- _Text shown_
Question

Find the equation, the length, and the common tangent to the two hyperbolas $\dfrac{{{x}^{2}}}{{{a}^{2}}}-\dfrac{{{y}^{2}}}{{{b}^{2}}}=1$ and $\dfrac{{{y}^{2}}}{{{a}^{2}}}-\dfrac{{{x}^{2}}}{{{b}^{2}}}=1$.

Answer 1

Hint: Use the condition that a line y = mx + c is a tangent to a hyperbola $\dfrac{{{x}^{2}}}{{{a}^{2}}}-\dfrac{{{y}^{2}}}{{{b}^{2}}}=1$ if ${{a}^{2}}{{m}^{2}}-{{b}^{2}}={{c}^{2}}$ and the line y = mx + c is a tangent to the hyperbola $\dfrac{{{y}^{2}}}{{{a}^{2}}}-\dfrac{{{x}^{2}}}{{{b}^{2}}}=1$ if ${{a}^{2}}-{{b}^{2}}{{m}^{2}}={{c}^{2}}$.

Complete step by step answer:
Before proceeding with the question, we must know the formula like distance formula, condition of tangency to a hyperbola.

- _Extracted material_
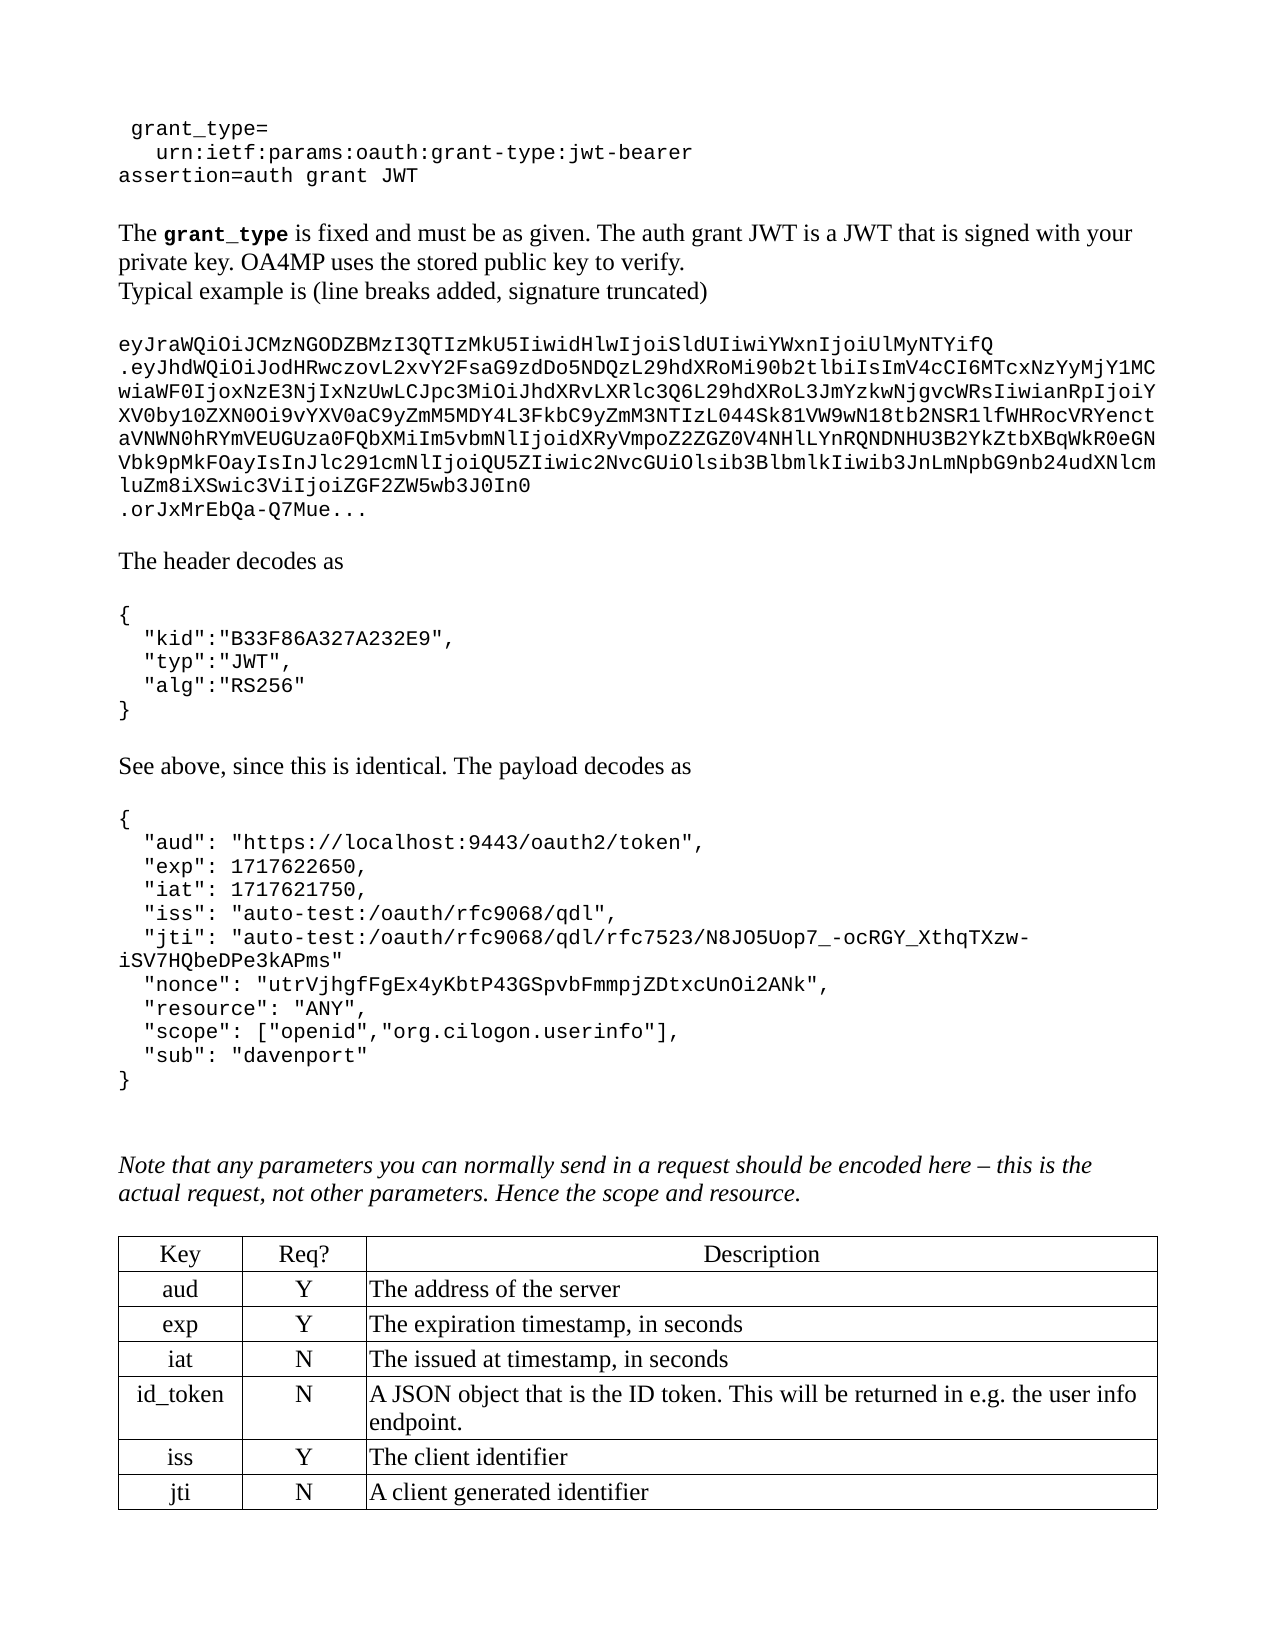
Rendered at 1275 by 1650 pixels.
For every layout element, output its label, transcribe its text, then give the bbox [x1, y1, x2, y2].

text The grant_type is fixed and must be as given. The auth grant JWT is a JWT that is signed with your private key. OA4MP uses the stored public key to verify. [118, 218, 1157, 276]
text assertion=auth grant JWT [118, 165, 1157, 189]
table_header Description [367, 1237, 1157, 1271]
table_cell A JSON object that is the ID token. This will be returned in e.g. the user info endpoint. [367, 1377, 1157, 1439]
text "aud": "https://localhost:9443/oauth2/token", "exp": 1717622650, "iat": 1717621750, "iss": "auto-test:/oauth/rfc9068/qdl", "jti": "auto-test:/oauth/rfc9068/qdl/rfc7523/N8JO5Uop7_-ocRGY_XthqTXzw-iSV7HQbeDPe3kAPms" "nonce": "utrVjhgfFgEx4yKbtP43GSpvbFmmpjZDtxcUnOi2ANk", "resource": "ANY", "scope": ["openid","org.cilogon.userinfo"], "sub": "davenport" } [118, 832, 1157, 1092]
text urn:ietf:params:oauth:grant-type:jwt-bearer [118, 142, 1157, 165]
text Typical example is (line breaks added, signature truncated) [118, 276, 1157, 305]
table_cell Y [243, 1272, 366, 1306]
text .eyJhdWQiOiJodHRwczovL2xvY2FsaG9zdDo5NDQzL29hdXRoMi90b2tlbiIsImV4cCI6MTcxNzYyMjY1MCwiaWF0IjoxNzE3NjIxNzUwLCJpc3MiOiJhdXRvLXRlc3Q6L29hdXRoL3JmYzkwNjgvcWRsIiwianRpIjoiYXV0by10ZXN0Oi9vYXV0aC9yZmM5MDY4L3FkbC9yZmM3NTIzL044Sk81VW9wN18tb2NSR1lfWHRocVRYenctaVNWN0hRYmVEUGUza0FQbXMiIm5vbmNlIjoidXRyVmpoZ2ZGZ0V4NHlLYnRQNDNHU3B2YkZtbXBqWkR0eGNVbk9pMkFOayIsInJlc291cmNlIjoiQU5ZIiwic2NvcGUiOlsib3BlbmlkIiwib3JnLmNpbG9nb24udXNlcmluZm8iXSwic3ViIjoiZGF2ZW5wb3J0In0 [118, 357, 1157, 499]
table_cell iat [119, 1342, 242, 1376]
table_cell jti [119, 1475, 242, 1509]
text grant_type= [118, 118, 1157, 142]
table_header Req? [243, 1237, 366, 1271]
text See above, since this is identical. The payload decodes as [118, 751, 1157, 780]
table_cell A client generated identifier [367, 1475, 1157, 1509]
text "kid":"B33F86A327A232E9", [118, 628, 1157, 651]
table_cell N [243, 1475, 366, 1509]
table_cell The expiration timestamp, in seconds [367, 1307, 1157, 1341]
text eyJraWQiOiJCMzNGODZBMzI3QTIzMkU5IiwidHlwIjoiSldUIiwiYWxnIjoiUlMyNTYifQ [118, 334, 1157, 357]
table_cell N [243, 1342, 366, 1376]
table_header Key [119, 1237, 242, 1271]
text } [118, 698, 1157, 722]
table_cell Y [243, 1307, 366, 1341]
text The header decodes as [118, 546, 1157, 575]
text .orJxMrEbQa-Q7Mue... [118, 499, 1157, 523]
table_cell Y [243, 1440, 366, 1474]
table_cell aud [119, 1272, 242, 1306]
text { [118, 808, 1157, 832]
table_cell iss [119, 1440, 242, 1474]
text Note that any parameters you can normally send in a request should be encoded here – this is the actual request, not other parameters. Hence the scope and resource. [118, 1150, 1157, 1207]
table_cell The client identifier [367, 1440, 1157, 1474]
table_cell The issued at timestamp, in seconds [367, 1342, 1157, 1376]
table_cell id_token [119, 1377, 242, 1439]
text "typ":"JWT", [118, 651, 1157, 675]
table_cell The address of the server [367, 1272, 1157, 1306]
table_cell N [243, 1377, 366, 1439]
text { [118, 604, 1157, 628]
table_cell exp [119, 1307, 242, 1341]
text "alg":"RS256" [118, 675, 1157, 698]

...

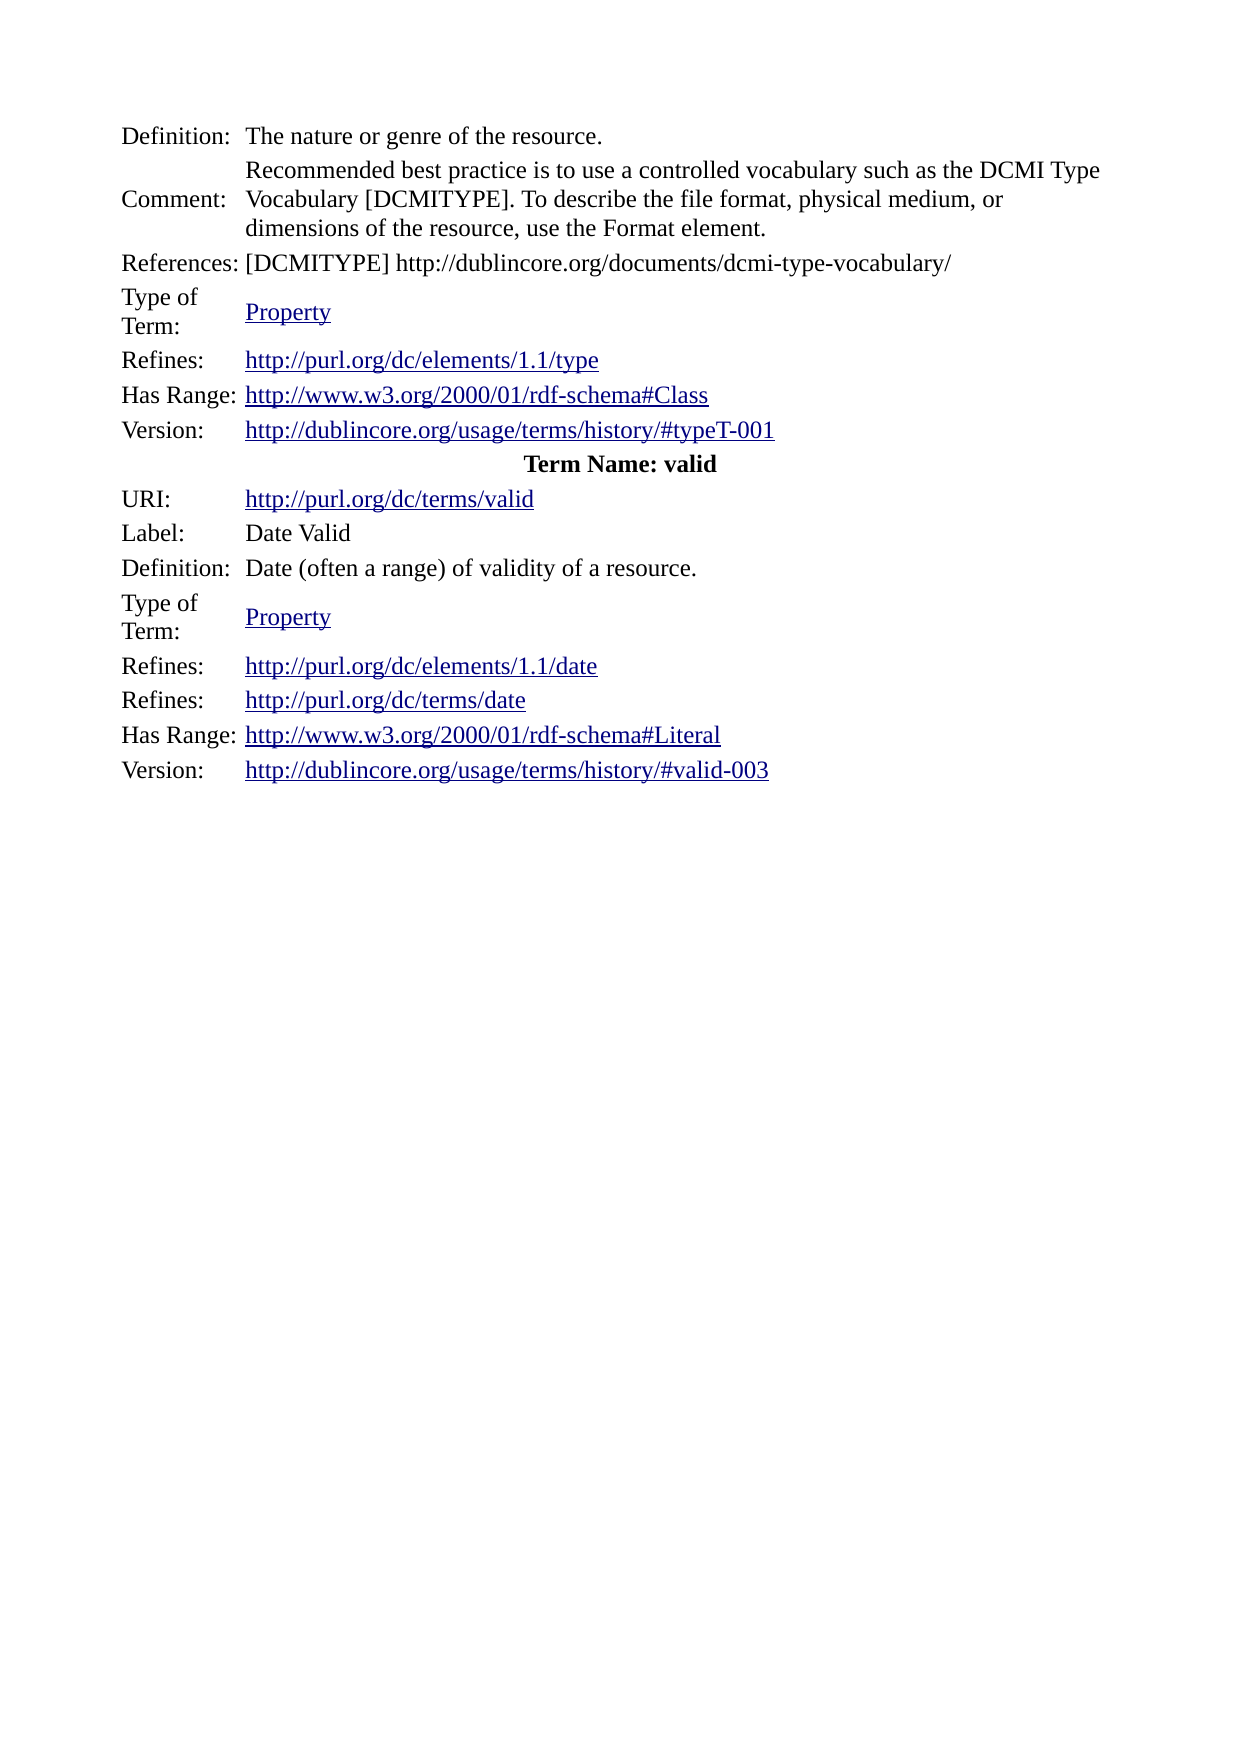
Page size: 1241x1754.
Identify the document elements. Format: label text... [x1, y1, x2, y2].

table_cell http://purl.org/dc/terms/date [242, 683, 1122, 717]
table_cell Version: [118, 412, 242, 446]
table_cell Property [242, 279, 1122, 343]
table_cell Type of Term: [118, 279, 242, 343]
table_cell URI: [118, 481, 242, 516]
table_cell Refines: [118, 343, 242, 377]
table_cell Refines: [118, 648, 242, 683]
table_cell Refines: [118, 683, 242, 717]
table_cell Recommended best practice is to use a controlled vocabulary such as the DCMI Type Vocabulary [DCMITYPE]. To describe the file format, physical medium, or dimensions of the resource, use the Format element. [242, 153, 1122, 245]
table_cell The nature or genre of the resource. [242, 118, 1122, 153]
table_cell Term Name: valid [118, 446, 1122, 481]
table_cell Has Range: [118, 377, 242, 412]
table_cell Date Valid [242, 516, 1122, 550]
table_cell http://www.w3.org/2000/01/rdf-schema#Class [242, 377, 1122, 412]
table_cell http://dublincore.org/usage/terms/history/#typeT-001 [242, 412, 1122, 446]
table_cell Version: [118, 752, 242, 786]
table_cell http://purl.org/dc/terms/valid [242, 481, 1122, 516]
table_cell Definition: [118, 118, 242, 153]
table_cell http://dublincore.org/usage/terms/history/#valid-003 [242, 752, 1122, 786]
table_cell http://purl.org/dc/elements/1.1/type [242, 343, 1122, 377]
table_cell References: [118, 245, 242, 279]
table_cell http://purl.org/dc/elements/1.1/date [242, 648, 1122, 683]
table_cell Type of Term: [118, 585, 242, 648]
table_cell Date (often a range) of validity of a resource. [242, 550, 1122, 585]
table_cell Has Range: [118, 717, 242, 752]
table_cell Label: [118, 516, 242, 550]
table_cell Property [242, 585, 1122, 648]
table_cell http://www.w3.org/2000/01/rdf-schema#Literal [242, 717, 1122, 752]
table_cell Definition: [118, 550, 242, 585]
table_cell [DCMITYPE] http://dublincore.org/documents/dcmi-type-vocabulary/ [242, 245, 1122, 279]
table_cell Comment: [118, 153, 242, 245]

- _Complete the following_
- A) Echo the stretch of the hyperbola text from "Find the equation, the" through "to a hyperbola.".
- B) Does each statement agree with the hyperbola text? Answer yes or no and quote the deciding words. (i) The question concerns three hyperbolas. (ii) The hint uses a line of the form y = mx + c. (iii) The solution says the distance formula must be known before proceeding.
The entries above come from a separate source, not from the hyperbola text.

- _Answers to the tasks_
- A)
Find the equation, the length, and the common tangent to the two hyperbolas $\dfrac{{{x}^{2}}}{{{a}^{2}}}-\dfrac{{{y}^{2}}}{{{b}^{2}}}=1$ and $\dfrac{{{y}^{2}}}{{{a}^{2}}}-\dfrac{{{x}^{2}}}{{{b}^{2}}}=1$.

Answer 1

Hint: Use the condition that a line y = mx + c is a tangent to a hyperbola $\dfrac{{{x}^{2}}}{{{a}^{2}}}-\dfrac{{{y}^{2}}}{{{b}^{2}}}=1$ if ${{a}^{2}}{{m}^{2}}-{{b}^{2}}={{c}^{2}}$ and the line y = mx + c is a tangent to the hyperbola $\dfrac{{{y}^{2}}}{{{a}^{2}}}-\dfrac{{{x}^{2}}}{{{b}^{2}}}=1$ if ${{a}^{2}}-{{b}^{2}}{{m}^{2}}={{c}^{2}}$.

Complete step by step answer:
Before proceeding with the question, we must know the formula like distance formula, condition of tangency to a hyperbola.

- B)
(i) No: "the two hyperbolas"
(ii) Yes: "a line y = mx + c is a tangent to a hyperbola"
(iii) Yes: "we must know the formula like distance formula"